EXERCISE
Lines where the string "nose" appears are to be copied from the entries below.
***** RECORD EXCERPTS
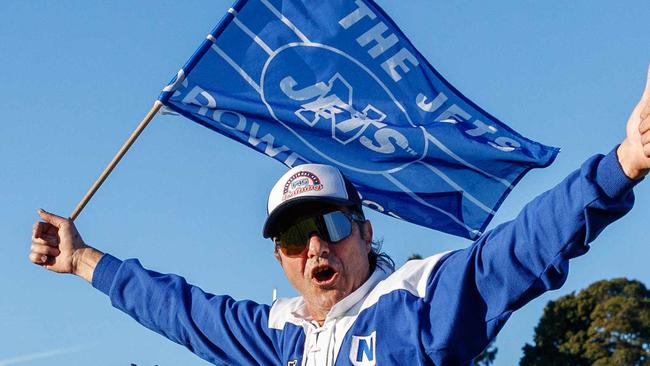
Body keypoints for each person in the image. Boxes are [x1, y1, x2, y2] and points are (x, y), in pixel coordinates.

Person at [30, 67, 650, 366]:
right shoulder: (278, 337)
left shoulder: (419, 303)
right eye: (296, 237)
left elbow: (520, 250)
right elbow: (182, 310)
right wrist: (83, 259)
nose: (315, 249)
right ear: (281, 258)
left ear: (365, 231)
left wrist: (623, 162)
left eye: (329, 227)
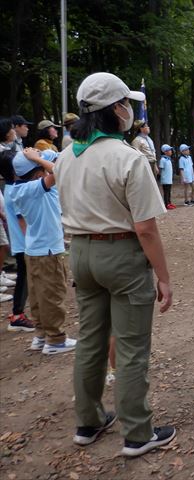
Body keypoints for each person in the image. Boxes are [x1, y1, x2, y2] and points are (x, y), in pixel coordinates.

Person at [54, 72, 175, 457]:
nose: (130, 111)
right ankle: (138, 432)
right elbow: (146, 229)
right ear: (114, 110)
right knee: (131, 346)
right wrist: (164, 277)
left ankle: (87, 421)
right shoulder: (128, 158)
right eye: (127, 104)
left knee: (90, 340)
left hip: (80, 254)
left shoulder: (64, 158)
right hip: (121, 255)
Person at [9, 148, 76, 354]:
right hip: (48, 251)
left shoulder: (18, 189)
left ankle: (40, 335)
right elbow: (61, 171)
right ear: (38, 173)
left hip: (34, 249)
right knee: (53, 294)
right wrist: (36, 158)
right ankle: (55, 340)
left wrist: (36, 160)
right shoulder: (34, 188)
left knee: (38, 295)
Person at [0, 150, 34, 328]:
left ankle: (18, 313)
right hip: (24, 243)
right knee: (24, 278)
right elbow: (23, 223)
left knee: (25, 277)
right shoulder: (16, 190)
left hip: (21, 242)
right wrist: (32, 241)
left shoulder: (10, 187)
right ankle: (17, 314)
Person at [158, 144, 176, 210]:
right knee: (166, 192)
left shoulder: (169, 159)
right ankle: (166, 204)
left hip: (169, 179)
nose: (171, 151)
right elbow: (161, 169)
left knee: (169, 191)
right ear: (165, 152)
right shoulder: (163, 159)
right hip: (165, 179)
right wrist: (161, 177)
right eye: (169, 150)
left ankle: (169, 202)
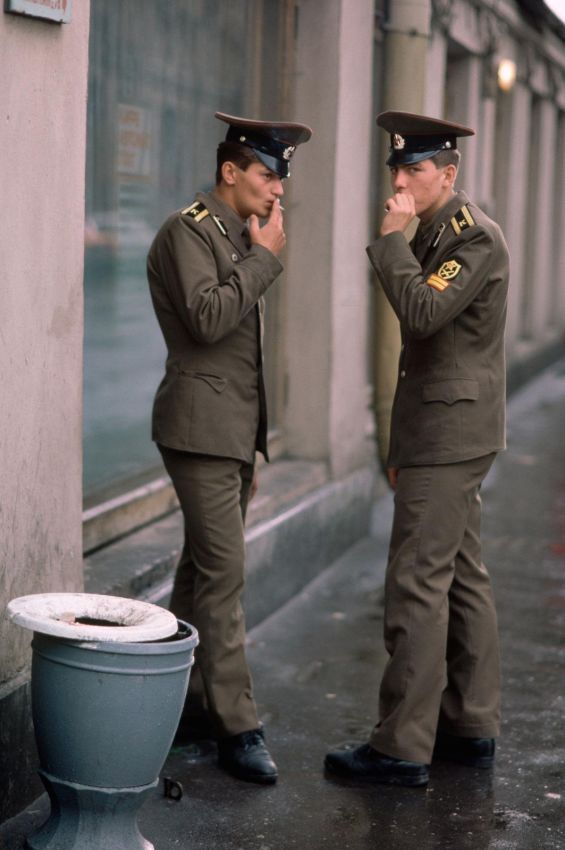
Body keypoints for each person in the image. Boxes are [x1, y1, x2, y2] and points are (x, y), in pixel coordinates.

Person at [325, 111, 509, 787]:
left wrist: (389, 240)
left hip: (450, 435)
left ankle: (401, 747)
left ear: (447, 175)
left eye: (415, 170)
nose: (400, 182)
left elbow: (424, 316)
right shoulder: (437, 231)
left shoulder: (471, 238)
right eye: (397, 170)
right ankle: (468, 725)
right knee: (460, 576)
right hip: (441, 430)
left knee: (416, 584)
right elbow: (423, 359)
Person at [147, 111, 312, 784]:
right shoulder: (188, 231)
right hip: (198, 431)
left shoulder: (231, 233)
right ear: (230, 172)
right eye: (267, 176)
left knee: (199, 573)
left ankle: (179, 701)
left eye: (279, 181)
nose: (276, 192)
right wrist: (264, 260)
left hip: (229, 431)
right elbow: (210, 318)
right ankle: (238, 725)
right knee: (224, 578)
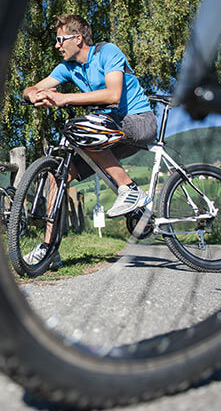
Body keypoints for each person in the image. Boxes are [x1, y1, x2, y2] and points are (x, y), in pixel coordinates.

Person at [22, 14, 157, 264]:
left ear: (78, 38)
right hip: (107, 133)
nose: (57, 45)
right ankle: (49, 249)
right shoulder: (67, 68)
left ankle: (130, 189)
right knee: (59, 177)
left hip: (138, 121)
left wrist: (64, 98)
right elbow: (31, 88)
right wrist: (32, 95)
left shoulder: (107, 52)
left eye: (61, 39)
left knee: (83, 129)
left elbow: (113, 95)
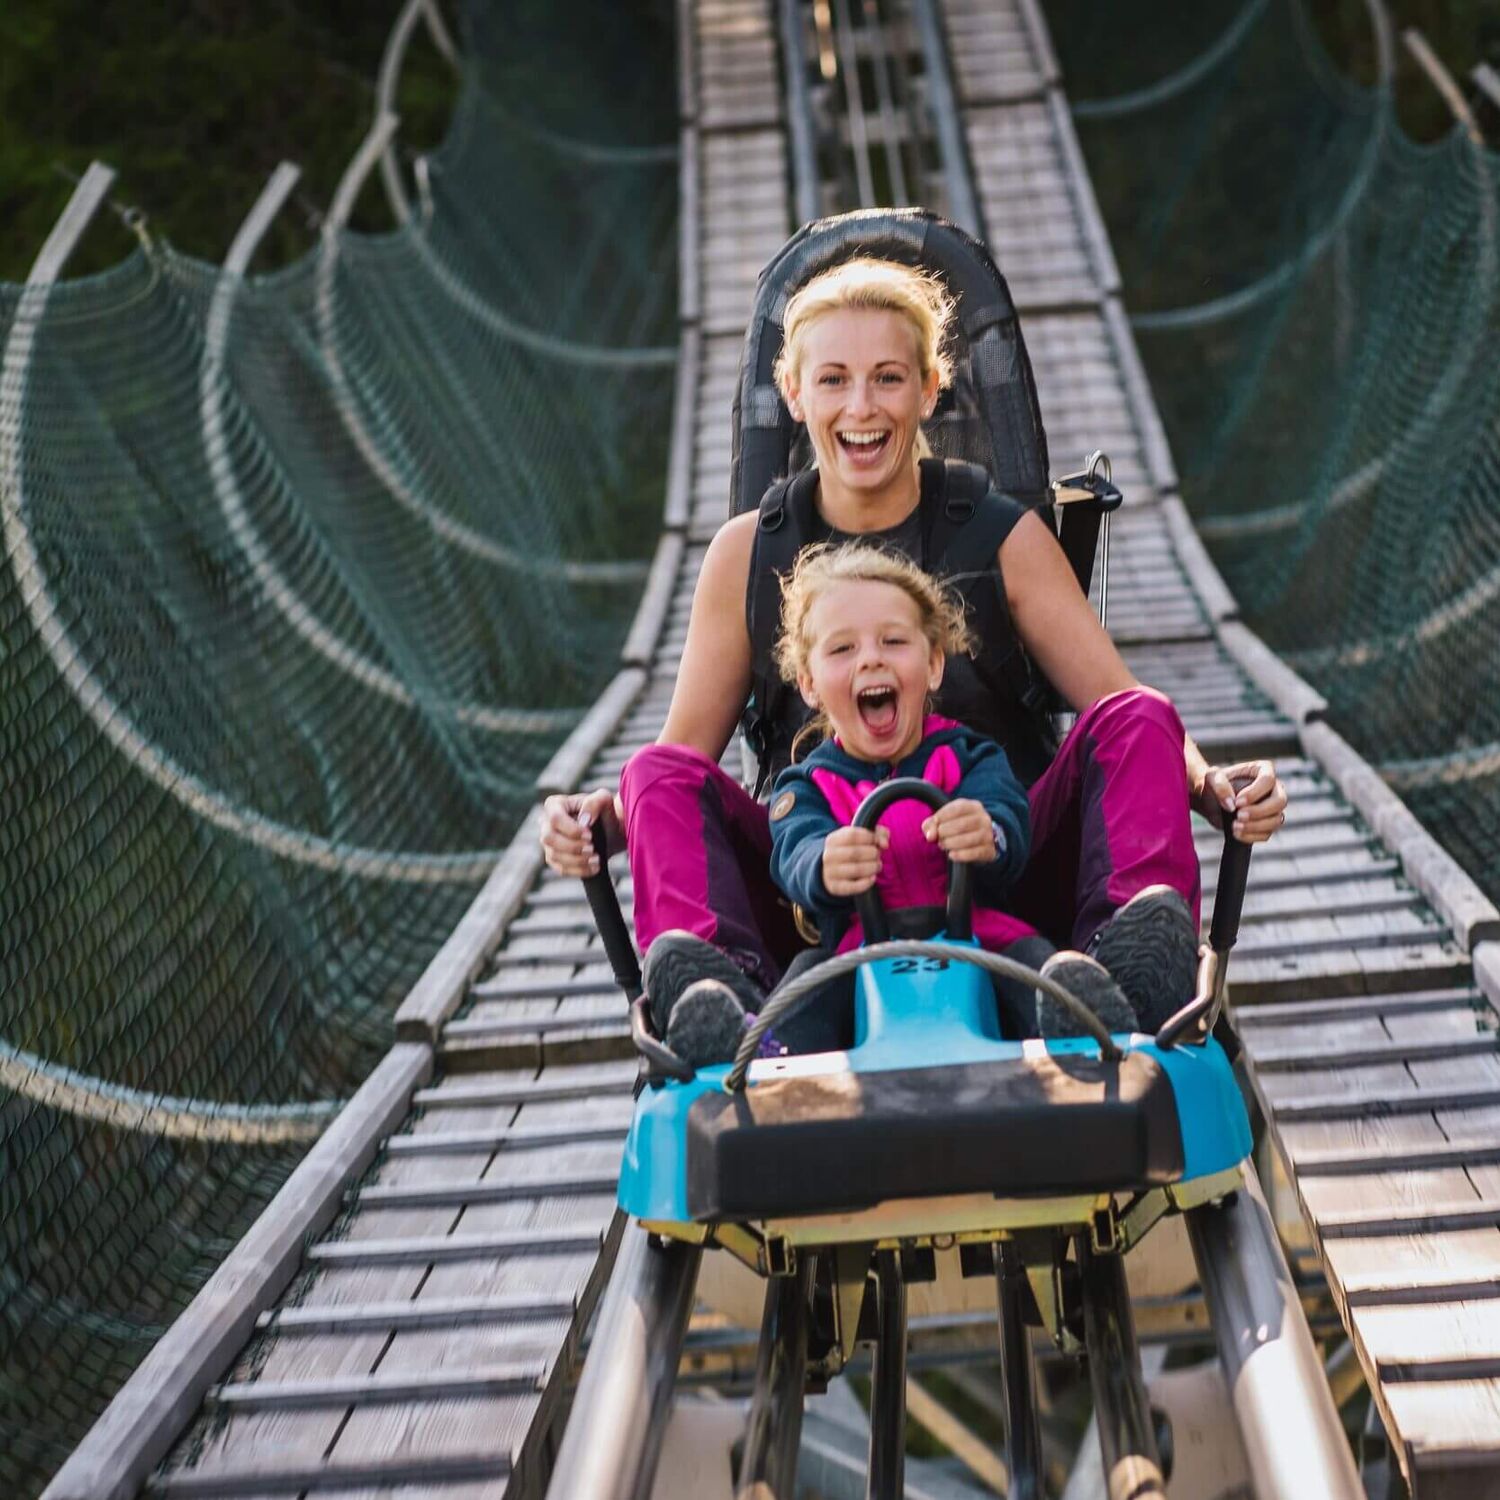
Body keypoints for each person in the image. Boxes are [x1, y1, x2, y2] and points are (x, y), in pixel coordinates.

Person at [539, 255, 1288, 1052]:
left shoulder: (1002, 533)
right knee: (649, 771)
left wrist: (1212, 787)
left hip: (999, 868)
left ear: (931, 389)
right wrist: (599, 821)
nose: (860, 407)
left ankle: (1124, 977)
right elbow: (678, 767)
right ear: (793, 393)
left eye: (887, 378)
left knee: (1143, 715)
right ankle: (718, 1003)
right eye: (833, 381)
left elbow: (1122, 711)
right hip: (823, 890)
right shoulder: (745, 556)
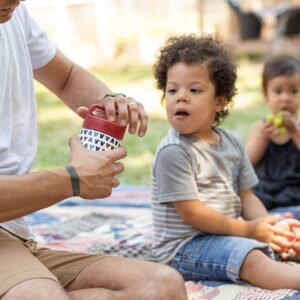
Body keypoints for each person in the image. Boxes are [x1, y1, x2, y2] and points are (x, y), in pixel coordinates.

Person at [0, 1, 188, 300]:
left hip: (13, 233)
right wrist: (72, 179)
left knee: (161, 287)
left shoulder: (15, 15)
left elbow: (66, 77)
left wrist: (110, 100)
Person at [151, 34, 300, 290]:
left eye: (194, 90)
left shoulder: (230, 142)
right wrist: (250, 231)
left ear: (219, 101)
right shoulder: (173, 152)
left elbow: (247, 196)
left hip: (228, 234)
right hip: (186, 247)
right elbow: (192, 213)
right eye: (172, 89)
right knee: (252, 258)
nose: (180, 97)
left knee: (289, 239)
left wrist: (269, 228)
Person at [245, 56, 300, 219]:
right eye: (277, 91)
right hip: (266, 195)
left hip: (296, 193)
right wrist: (261, 138)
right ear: (265, 95)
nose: (285, 98)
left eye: (294, 91)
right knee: (245, 202)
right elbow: (245, 164)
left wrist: (295, 132)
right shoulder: (259, 129)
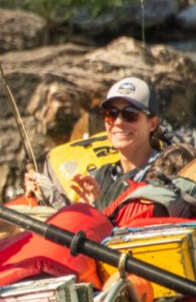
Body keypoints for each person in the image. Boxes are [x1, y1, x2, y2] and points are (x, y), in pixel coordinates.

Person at [26, 76, 172, 214]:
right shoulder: (102, 176)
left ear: (152, 124)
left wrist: (99, 209)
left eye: (130, 114)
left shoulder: (168, 170)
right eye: (111, 114)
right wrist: (44, 195)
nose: (119, 122)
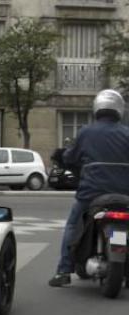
**********
ANSWER SPACE
nose: (315, 249)
nose: (130, 111)
nose: (171, 151)
nose: (400, 182)
nose: (276, 192)
nose: (57, 45)
nose: (860, 407)
nose: (180, 97)
nose: (285, 98)
nose: (119, 122)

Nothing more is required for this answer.